== About this exercise ==
Pull out of the data below the stretch of lines bounded by the one containing "decorative bowl: present [173,224,267,251]" and the one containing "wall art: present [1137,180,1222,339]", both bounds included, unchanged.

== Task data ==
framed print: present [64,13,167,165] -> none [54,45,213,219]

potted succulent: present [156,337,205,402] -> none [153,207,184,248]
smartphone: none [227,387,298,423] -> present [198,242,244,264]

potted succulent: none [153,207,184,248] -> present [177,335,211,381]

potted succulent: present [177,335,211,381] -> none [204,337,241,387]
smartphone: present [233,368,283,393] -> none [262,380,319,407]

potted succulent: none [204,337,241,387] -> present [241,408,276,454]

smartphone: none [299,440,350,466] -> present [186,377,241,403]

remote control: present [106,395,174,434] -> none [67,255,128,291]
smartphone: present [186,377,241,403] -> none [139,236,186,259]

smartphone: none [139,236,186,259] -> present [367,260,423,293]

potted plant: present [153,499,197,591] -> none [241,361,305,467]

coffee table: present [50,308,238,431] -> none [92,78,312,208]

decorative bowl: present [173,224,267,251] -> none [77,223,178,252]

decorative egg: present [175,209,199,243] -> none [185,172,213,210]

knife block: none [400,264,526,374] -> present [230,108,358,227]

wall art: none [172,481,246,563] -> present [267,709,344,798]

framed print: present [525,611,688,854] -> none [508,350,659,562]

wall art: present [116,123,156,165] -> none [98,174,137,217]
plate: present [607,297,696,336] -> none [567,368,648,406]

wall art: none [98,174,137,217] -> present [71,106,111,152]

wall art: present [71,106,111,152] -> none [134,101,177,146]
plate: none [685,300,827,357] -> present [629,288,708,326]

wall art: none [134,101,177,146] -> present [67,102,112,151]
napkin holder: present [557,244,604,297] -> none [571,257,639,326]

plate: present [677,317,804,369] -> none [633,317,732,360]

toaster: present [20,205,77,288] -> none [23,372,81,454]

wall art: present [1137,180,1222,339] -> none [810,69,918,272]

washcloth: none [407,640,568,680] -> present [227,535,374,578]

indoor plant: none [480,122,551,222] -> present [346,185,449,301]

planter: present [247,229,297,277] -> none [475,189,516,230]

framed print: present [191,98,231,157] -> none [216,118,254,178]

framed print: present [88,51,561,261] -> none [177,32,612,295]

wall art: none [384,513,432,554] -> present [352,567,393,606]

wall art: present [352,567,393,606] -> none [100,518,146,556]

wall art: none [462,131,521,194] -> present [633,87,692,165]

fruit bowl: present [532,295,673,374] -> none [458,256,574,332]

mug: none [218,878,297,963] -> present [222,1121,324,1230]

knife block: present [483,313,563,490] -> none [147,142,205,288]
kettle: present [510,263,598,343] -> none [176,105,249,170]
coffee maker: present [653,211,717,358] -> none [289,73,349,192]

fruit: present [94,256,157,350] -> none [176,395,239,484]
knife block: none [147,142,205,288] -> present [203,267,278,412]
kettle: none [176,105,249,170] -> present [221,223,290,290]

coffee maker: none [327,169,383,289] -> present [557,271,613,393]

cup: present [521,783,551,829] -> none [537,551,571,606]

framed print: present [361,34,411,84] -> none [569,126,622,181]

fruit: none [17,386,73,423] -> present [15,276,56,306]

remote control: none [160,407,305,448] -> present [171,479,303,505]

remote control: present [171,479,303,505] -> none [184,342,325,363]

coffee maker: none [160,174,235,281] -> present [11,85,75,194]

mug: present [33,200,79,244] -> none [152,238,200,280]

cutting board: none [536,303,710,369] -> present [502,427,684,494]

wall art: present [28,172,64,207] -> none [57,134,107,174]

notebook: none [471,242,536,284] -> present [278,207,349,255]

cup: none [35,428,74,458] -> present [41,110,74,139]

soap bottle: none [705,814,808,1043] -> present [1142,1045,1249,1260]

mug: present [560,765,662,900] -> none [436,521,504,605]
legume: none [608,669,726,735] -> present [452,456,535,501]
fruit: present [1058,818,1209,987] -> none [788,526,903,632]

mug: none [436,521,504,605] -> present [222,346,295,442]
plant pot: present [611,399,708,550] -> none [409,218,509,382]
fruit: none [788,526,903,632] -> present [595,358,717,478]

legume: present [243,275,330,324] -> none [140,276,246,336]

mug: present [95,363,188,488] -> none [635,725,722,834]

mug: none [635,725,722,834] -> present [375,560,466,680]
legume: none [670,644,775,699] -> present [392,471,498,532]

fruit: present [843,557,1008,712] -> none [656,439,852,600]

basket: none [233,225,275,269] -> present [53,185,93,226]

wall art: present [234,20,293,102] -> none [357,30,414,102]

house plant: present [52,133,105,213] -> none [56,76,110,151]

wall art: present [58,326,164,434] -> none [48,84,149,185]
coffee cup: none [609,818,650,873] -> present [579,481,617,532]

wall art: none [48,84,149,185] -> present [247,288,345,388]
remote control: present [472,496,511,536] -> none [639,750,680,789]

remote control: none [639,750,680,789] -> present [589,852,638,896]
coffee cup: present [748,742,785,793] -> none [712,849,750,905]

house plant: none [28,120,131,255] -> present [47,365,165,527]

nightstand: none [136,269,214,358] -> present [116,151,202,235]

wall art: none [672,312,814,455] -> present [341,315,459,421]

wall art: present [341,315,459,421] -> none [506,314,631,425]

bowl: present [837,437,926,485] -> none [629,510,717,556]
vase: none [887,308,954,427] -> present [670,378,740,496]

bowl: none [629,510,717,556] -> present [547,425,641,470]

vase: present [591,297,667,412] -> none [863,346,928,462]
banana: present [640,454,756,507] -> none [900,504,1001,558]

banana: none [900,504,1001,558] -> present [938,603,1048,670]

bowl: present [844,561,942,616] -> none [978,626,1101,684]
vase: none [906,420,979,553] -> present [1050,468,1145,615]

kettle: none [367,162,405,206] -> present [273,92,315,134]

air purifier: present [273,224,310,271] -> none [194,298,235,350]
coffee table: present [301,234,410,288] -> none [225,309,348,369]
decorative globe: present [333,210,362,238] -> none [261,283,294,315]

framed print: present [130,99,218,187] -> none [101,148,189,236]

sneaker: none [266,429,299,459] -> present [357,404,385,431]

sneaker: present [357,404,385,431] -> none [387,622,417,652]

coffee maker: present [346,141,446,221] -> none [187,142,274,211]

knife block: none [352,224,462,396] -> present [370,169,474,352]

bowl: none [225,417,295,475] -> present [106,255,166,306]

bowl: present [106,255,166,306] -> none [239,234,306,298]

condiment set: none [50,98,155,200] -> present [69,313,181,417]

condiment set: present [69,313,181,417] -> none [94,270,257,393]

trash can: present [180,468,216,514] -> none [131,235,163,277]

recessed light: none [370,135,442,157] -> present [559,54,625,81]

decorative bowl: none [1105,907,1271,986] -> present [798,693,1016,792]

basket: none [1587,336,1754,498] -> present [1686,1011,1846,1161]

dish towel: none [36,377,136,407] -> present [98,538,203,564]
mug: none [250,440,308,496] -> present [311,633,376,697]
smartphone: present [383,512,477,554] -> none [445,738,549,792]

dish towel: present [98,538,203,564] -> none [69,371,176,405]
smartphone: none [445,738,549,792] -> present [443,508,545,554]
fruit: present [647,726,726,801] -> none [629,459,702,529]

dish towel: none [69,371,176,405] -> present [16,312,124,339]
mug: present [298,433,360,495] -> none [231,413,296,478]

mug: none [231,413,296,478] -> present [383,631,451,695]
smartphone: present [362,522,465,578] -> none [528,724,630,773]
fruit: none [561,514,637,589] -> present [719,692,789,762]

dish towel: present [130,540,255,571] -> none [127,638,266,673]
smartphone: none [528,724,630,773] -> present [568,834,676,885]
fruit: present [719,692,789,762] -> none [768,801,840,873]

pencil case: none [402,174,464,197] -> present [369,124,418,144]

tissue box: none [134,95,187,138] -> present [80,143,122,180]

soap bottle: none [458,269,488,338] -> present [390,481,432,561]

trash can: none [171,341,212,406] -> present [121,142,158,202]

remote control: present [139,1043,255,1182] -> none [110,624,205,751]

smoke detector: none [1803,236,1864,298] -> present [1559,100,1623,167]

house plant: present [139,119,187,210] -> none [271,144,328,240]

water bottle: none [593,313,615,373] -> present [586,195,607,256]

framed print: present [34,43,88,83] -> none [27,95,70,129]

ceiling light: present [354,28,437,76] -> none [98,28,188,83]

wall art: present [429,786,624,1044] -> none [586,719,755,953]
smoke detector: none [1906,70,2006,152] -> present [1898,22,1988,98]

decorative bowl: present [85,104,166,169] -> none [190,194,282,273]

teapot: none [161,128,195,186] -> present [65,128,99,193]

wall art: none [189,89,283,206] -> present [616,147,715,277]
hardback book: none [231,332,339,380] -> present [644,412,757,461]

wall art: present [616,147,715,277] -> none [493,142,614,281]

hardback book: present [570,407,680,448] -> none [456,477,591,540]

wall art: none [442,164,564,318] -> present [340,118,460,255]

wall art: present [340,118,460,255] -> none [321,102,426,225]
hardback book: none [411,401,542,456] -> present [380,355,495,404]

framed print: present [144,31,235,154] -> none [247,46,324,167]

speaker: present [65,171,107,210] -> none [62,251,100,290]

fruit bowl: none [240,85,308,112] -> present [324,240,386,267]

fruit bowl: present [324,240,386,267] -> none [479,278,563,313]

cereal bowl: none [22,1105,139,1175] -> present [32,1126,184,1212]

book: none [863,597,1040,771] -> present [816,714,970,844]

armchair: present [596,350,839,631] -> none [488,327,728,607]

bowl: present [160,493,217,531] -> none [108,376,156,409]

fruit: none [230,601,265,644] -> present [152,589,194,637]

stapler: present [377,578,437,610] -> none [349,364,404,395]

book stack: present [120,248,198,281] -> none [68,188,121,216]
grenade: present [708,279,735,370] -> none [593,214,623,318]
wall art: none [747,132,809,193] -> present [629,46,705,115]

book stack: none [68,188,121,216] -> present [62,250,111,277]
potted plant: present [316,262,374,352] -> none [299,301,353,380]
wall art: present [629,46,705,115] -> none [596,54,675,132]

== Exercise response ==
decorative bowl: present [173,224,267,251] -> none [77,223,178,252]

decorative egg: present [175,209,199,243] -> none [185,172,213,210]

knife block: none [400,264,526,374] -> present [230,108,358,227]

wall art: none [172,481,246,563] -> present [267,709,344,798]

framed print: present [525,611,688,854] -> none [508,350,659,562]

wall art: present [116,123,156,165] -> none [98,174,137,217]
plate: present [607,297,696,336] -> none [567,368,648,406]

wall art: none [98,174,137,217] -> present [71,106,111,152]

wall art: present [71,106,111,152] -> none [134,101,177,146]
plate: none [685,300,827,357] -> present [629,288,708,326]

wall art: none [134,101,177,146] -> present [67,102,112,151]
napkin holder: present [557,244,604,297] -> none [571,257,639,326]

plate: present [677,317,804,369] -> none [633,317,732,360]

toaster: present [20,205,77,288] -> none [23,372,81,454]

wall art: present [1137,180,1222,339] -> none [810,69,918,272]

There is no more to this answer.